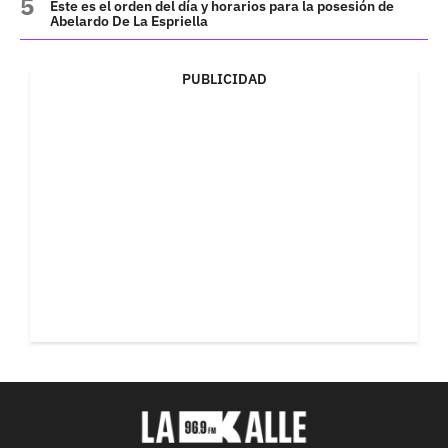
Este es el orden del día y horarios para la posesión de
Abelardo De La Espriella
PUBLICIDAD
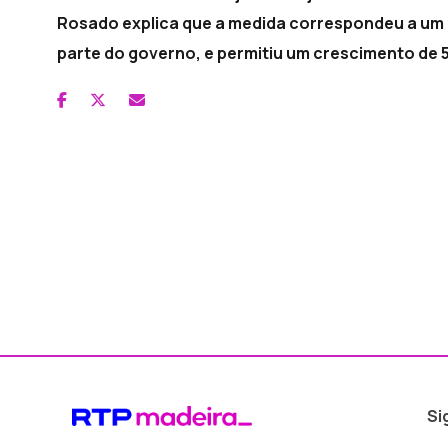
Rosado explica que a medida correspondeu a um i
parte do governo, e permitiu um crescimento de 5
Si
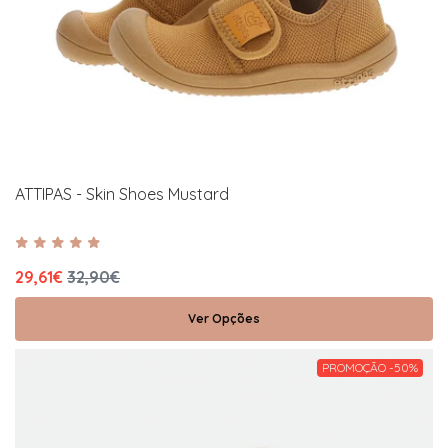
ATTIPAS - Skin Shoes Mustard
29,61€
32,90€
Ver Opções
PROMOÇÃO -50%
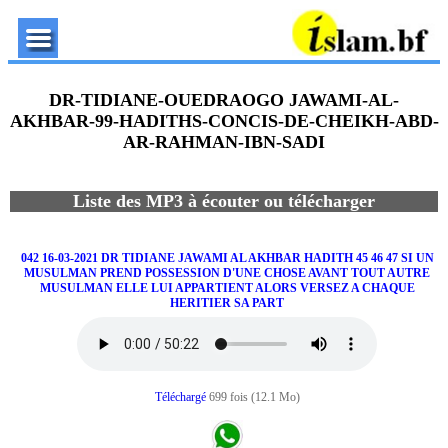
DR-TIDIANE-OUEDRAOGO JAWAMI-AL-
AKHBAR-99-HADITHS-CONCIS-DE-CHEIKH-ABD-
AR-RAHMAN-IBN-SADI
Liste des MP3 à écouter ou télécharger
042 16-03-2021 DR TIDIANE JAWAMI AL AKHBAR HADITH 45 46 47 SI UN
MUSULMAN PREND POSSESSION D'UNE CHOSE AVANT TOUT AUTRE
MUSULMAN ELLE LUI APPARTIENT ALORS VERSEZ A CHAQUE
HERITIER SA PART
Téléchargé
699 fois (12.1 Mo)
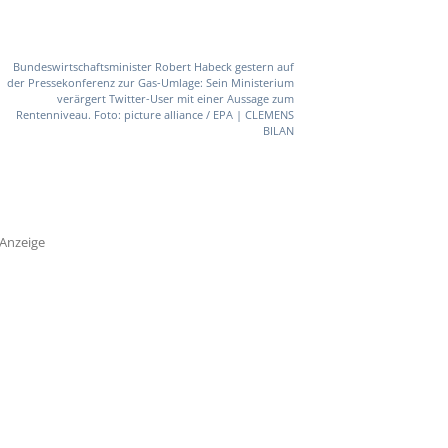
Bundeswirtschaftsminister Robert Habeck gestern auf
der Pressekonferenz zur Gas-Umlage: Sein Ministerium
verärgert Twitter-User mit einer Aussage zum
Rentenniveau. Foto: picture alliance / EPA | CLEMENS
BILAN
Anzeige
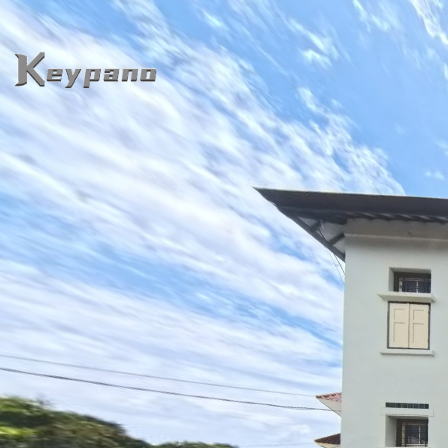
0:00 / 0:00
加载中...
Exit VR
VR Setup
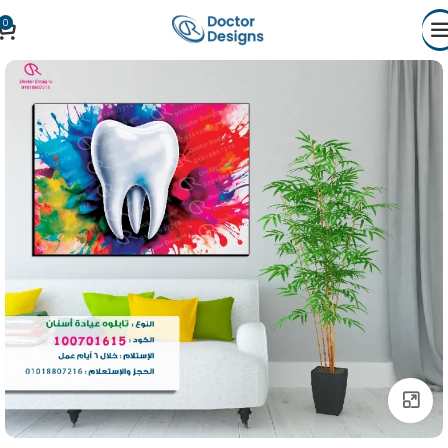
0
Click to enlarge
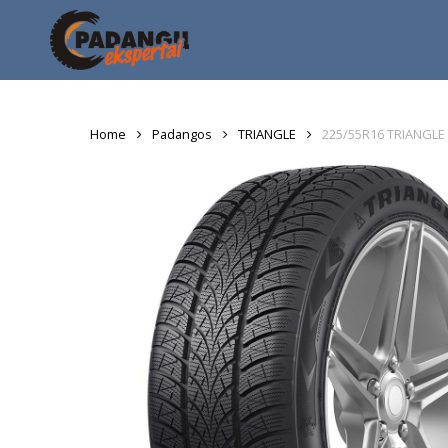
Skip
to
main
content
Home
Padangos
TRIANGLE
225/55R16 TRIANGLE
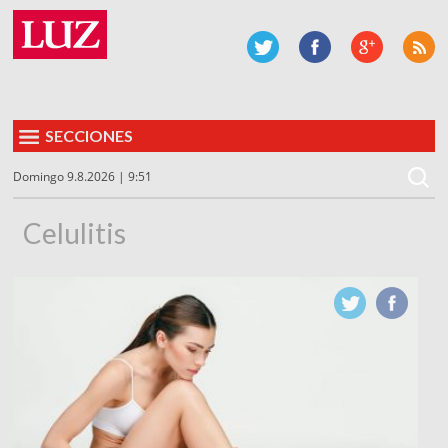
SECCIONES
Domingo 9.8.2026 | 9:51
Celulitis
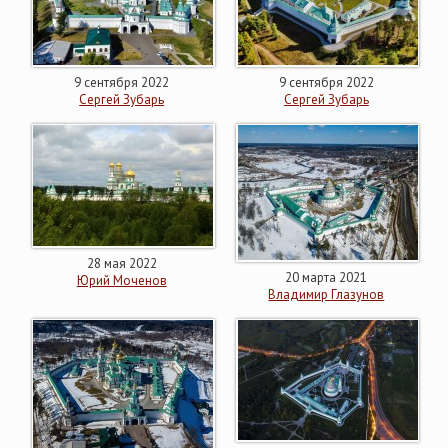
9 сентября 2022
9 сентября 2022
Сергей Зубарь
Сергей Зубарь
28 мая 2022
20 марта 2021
Юрий Моченов
Владимир Глазунов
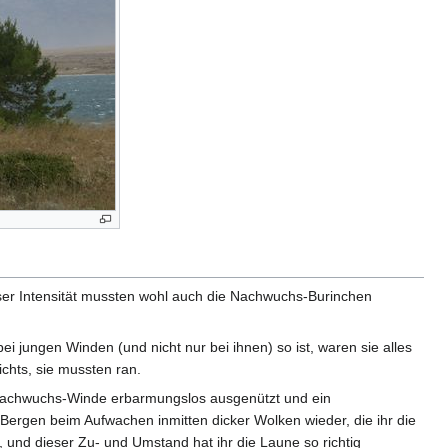
ser Intensität mussten wohl auch die Nachwuchs-Burinchen
ei jungen Winden (und nicht nur bei ihnen) so ist, waren sie alles
chts, sie mussten ran.
 Nachwuchs-Winde erbarmungslos ausgenützt und ein
n Bergen beim Aufwachen inmitten dicker Wolken wieder, die ihr die
nd dieser Zu- und Umstand hat ihr die Laune so richtig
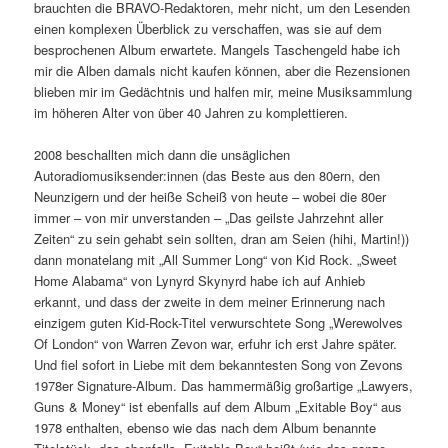
brauchten die BRAVO-Redaktoren, mehr nicht, um den Lesenden
einen komplexen Überblick zu verschaffen, was sie auf dem
besprochenen Album erwartete. Mangels Taschengeld habe ich
mir die Alben damals nicht kaufen können, aber die Rezensionen
blieben mir im Gedächtnis und halfen mir, meine Musiksammlung
im höheren Alter von über 40 Jahren zu komplettieren.
2008 beschallten mich dann die unsäglichen
Autoradiomusiksender:innen (das Beste aus den 80ern, den
Neunzigern und der heiße Scheiß von heute – wobei die 80er
immer – von mir unverstanden – „Das geilste Jahrzehnt aller
Zeiten“ zu sein gehabt sein sollten, dran am Seien (hihi, Martin!))
dann monatelang mit „All Summer Long“ von Kid Rock. „Sweet
Home Alabama“ von Lynyrd Skynyrd habe ich auf Anhieb
erkannt, und dass der zweite in dem meiner Erinnerung nach
einzigem guten Kid-Rock-Titel verwurschtete Song „Werewolves
Of London“ von Warren Zevon war, erfuhr ich erst Jahre später.
Und fiel sofort in Liebe mit dem bekanntesten Song von Zevons
1978er Signature-Album. Das hammermäßig großartige „Lawyers,
Guns & Money“ ist ebenfalls auf dem Album „Exitable Boy“ aus
1978 enthalten, ebenso wie das nach dem Album benannte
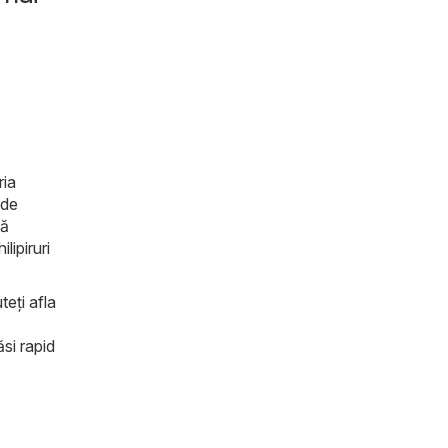
ria
nde
tă
lipiruri
teți afla
ăsi rapid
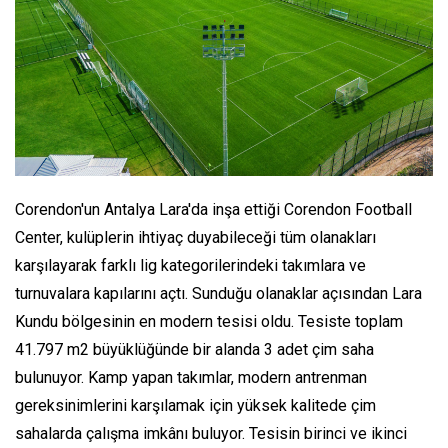
Corendon'un Antalya Lara'da inşa ettiği Corendon Football
Center, kulüplerin ihtiyaç duyabileceği tüm olanakları
karşılayarak farklı lig kategorilerindeki takımlara ve
turnuvalara kapılarını açtı. Sunduğu olanaklar açısından Lara
Kundu bölgesinin en modern tesisi oldu. Tesiste toplam
41.797 m2 büyüklüğünde bir alanda 3 adet çim saha
bulunuyor. Kamp yapan takımlar, modern antrenman
gereksinimlerini karşılamak için yüksek kalitede çim
sahalarda çalışma imkânı buluyor. Tesisin birinci ve ikinci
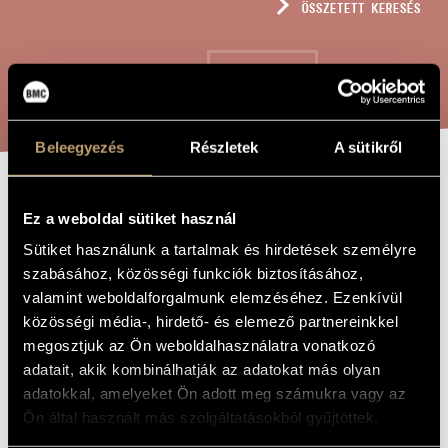
ÖSSZETETT KERESÉS
MŰVÉSZADATBÁZIS
ZENEMŰ-ADATBÁZIS
KERESÉS
ZENEI KÖNYVTÁR, ONLINE KATALÓGUS
Beleegyezés
Részletek
A sütikről
MUSICA
A MŰ CÍME
Ez a weboldal sütiket használ
TRANSYLVANICA
Sütiket használunk a tartalmak és hirdetések személyre
- 13 VARIÁCIÓ
szabásához, közösségi funkciók biztosításához,
valamint weboldalforgalmunk elemzéséhez. Ezenkívül
ORGONÁRA, OP.
közösségi média-, hirdető- és elemező partnereinkkel
223
megosztjuk az Ön weboldalhasználatra vonatkozó
adatait, akik kombinálhatják az adatokat más olyan
adatokkal, amelyeket Ön adott meg számukra vagy az
Szokolay Sándor
ZENESZERZŐ
Ön által használt más szolgáltatásokból gyűjtöttek.
Musica Transylvanica - 13 variáció orgonára, Op. 223
EREDETI /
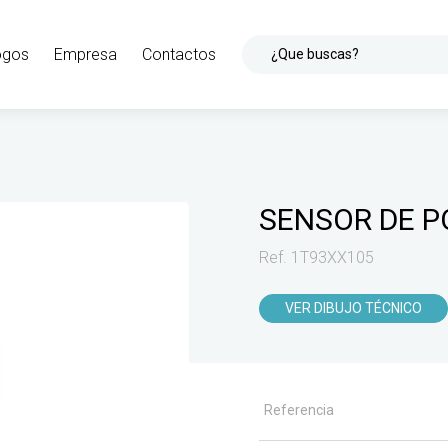
ogos
Empresa
Contactos
¿Que buscas?
SENSOR DE P
Ref. 1T93XX105
VER DIBUJO TÉCNICO
Referencia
______________________________
▶ [PROBLEM STATEMENT] Put every line of text from the data above into a single numbered list, skipping any blank lines and leaving out the picture markers.

▶ [OUTPUT]
1. Este es el orden del día y horarios para la posesión de
2. Abelardo De La Espriella
3. PUBLICIDAD
4. Rosado explica que a medida correspondeu a um i
5. parte do governo, e permitiu um crescimento de 5
6. Si
7. ATTIPAS - Skin Shoes Mustard
8. 29,61€
9. 32,90€
10. Ver Opções
11. PROMOÇÃO -50%
12. DR-TIDIANE-OUEDRAOGO JAWAMI-AL-
13. AKHBAR-99-HADITHS-CONCIS-DE-CHEIKH-ABD-
14. AR-RAHMAN-IBN-SADI
15. Liste des MP3 à écouter ou télécharger
16. 042 16-03-2021 DR TIDIANE JAWAMI AL AKHBAR HADITH 45 46 47 SI UN
17. MUSULMAN PREND POSSESSION D'UNE CHOSE AVANT TOUT AUTRE
18. MUSULMAN ELLE LUI APPARTIENT ALORS VERSEZ A CHAQUE
19. HERITIER SA PART
20. Téléchargé
21. 699 fois (12.1 Mo)
22. Bundeswirtschaftsminister Robert Habeck gestern auf
23. der Pressekonferenz zur Gas-Umlage: Sein Ministerium
24. verärgert Twitter-User mit einer Aussage zum
25. Rentenniveau. Foto: picture alliance / EPA | CLEMENS
26. BILAN
27. Anzeige
28. 0:00 / 0:00
29. 加载中...
30. Exit VR
31. VR Setup
32. 0
33. Click to enlarge
34. Skip
35. to
36. main
37. content
38. Home
39. Padangos
40. TRIANGLE
41. 225/55R16 TRIANGLE
42. SECCIONES
43. Domingo 9.8.2026 | 9:51
44. Celulitis
45. 9 сентября 2022
46. 9 сентября 2022
47. Сергей Зубарь
48. Сергей Зубарь
49. 28 мая 2022
50. 20 марта 2021
51. Юрий Моченов
52. Владимир Глазунов
53. ser Intensität mussten wohl auch die Nachwuchs-Burinchen
54. ei jungen Winden (und nicht nur bei ihnen) so ist, waren sie alles
55. chts, sie mussten ran.
56.  Nachwuchs-Winde erbarmungslos ausgenützt und ein
57. n Bergen beim Aufwachen inmitten dicker Wolken wieder, die ihr die
58. nd dieser Zu- und Umstand hat ihr die Laune so richtig
59. brauchten die BRAVO-Redaktoren, mehr nicht, um den Lesenden
60. einen komplexen Überblick zu verschaffen, was sie auf dem
61. besprochenen Album erwartete. Mangels Taschengeld habe ich
62. mir die Alben damals nicht kaufen können, aber die Rezensionen
63. blieben mir im Gedächtnis und halfen mir, meine Musiksammlung
64. im höheren Alter von über 40 Jahren zu komplettieren.
65. 2008 beschallten mich dann die unsäglichen
66. Autoradiomusiksender:innen (das Beste aus den 80ern, den
67. Neunzigern und der heiße Scheiß von heute – wobei die 80er
68. immer – von mir unverstanden – „Das geilste Jahrzehnt aller
69. Zeiten“ zu sein gehabt sein sollten, dran am Seien (hihi, Martin!))
70. dann monatelang mit „All Summer Long“ von Kid Rock. „Sweet
71. Home Alabama“ von Lynyrd Skynyrd habe ich auf Anhieb
72. erkannt, und dass der zweite in dem meiner Erinnerung nach
73. einzigem guten Kid-Rock-Titel verwurschtete Song „Werewolves
74. Of London“ von Warren Zevon war, erfuhr ich erst Jahre später.
75. Und fiel sofort in Liebe mit dem bekanntesten Song von Zevons
76. 1978er Signature-Album. Das hammermäßig großartige „Lawyers,
77. Guns & Money“ ist ebenfalls auf dem Album „Exitable Boy“ aus
78. 1978 enthalten, ebenso wie das nach dem Album benannte
79. ria
80. nde
81. tă
82. lipiruri
83. teți afla
84. ăsi rapid
85. Corendon'un Antalya Lara'da inşa ettiği Corendon Football
86. Center, kulüplerin ihtiyaç duyabileceği tüm olanakları
87. karşılayarak farklı lig kategorilerindeki takımlara ve
88. turnuvalara kapılarını açtı. Sunduğu olanaklar açısından Lara
89. Kundu bölgesinin en modern tesisi oldu. Tesiste toplam
90. 41.797 m2 büyüklüğünde bir alanda 3 adet çim saha
91. bulunuyor. Kamp yapan takımlar, modern antrenman
92. gereksinimlerini karşılamak için yüksek kalitede çim
93. sahalarda çalışma imkânı buluyor. Tesisin birinci ve ikinci
94. ÖSSZETETT KERESÉS
95. MŰVÉSZADATBÁZIS
96. ZENEMŰ-ADATBÁZIS
97. KERESÉS
98. ZENEI KÖNYVTÁR, ONLINE KATALÓGUS
99. Beleegyezés
100. Részletek
101. A sütikről
102. MUSICA
103. A MŰ CÍME
104. Ez a weboldal sütiket használ
105. TRANSYLVANICA
106. Sütiket használunk a tartalmak és hirdetések személyre
107. - 13 VARIÁCIÓ
108. szabásához, közösségi funkciók biztosításához,
109. valamint weboldalforgalmunk elemzéséhez. Ezenkívül
110. ORGONÁRA, OP.
111. közösségi média-, hirdető- és elemező partnereinkkel
112. 223
113. megosztjuk az Ön weboldalhasználatra vonatkozó
114. adatait, akik kombinálhatják az adatokat más olyan
115. adatokkal, amelyeket Ön adott meg számukra vagy az
116. Szokolay Sándor
117. ZENESZERZŐ
118. Ön által használt más szolgáltatásokból gyűjtöttek.
119. Musica Transylvanica - 13 variáció orgonára, Op. 223
120. EREDETI /
121. ogos
122. Empresa
123. Contactos
124. ¿Que buscas?
125. SENSOR DE P
126. Ref. 1T93XX105
127. VER DIBUJO TÉCNICO
128. Referencia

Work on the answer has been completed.